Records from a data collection
○ ○ ○ ○ ○

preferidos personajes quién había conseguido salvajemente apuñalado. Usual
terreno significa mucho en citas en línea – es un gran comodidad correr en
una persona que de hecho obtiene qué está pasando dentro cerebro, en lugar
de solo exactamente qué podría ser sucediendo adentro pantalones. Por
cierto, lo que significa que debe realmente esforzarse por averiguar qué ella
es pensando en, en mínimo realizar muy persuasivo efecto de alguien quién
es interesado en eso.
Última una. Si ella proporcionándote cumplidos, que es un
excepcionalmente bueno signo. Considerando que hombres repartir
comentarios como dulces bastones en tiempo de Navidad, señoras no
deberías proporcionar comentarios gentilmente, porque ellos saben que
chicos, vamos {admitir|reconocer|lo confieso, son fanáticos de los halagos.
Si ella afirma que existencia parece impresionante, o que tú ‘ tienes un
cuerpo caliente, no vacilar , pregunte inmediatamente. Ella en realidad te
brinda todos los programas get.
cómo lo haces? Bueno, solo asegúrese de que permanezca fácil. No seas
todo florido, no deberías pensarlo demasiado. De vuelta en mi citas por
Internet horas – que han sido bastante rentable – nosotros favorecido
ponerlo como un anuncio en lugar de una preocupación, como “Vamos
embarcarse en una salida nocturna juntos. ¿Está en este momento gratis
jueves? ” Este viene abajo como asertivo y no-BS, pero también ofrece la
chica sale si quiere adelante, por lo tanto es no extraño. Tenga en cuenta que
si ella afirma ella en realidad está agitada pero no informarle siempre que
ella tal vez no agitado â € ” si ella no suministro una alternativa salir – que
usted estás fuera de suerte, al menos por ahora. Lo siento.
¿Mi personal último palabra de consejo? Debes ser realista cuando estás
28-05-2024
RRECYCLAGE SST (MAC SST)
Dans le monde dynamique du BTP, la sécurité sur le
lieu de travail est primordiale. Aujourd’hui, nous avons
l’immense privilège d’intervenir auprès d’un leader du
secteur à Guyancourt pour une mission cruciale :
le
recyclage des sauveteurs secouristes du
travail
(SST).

○ ○ ○ ○ ○

__WHAT NEEDS TO BE DONE__
Begin with the line that contains "de los halagos." and end with the last line of the data. Repeat those two lines and all between them exactly.

__YOUR RESPONSE__
chicos, vamos {admitir|reconocer|lo confieso, son fanáticos de los halagos.
Si ella afirma que existencia parece impresionante, o que tú ‘ tienes un
cuerpo caliente, no vacilar , pregunte inmediatamente. Ella en realidad te
brinda todos los programas get.
cómo lo haces? Bueno, solo asegúrese de que permanezca fácil. No seas
todo florido, no deberías pensarlo demasiado. De vuelta en mi citas por
Internet horas – que han sido bastante rentable – nosotros favorecido
ponerlo como un anuncio en lugar de una preocupación, como “Vamos
embarcarse en una salida nocturna juntos. ¿Está en este momento gratis
jueves? ” Este viene abajo como asertivo y no-BS, pero también ofrece la
chica sale si quiere adelante, por lo tanto es no extraño. Tenga en cuenta que
si ella afirma ella en realidad está agitada pero no informarle siempre que
ella tal vez no agitado â € ” si ella no suministro una alternativa salir – que
usted estás fuera de suerte, al menos por ahora. Lo siento.
¿Mi personal último palabra de consejo? Debes ser realista cuando estás
28-05-2024
RRECYCLAGE SST (MAC SST)
Dans le monde dynamique du BTP, la sécurité sur le
lieu de travail est primordiale. Aujourd’hui, nous avons
l’immense privilège d’intervenir auprès d’un leader du
secteur à Guyancourt pour une mission cruciale :
le
recyclage des sauveteurs secouristes du
travail
(SST).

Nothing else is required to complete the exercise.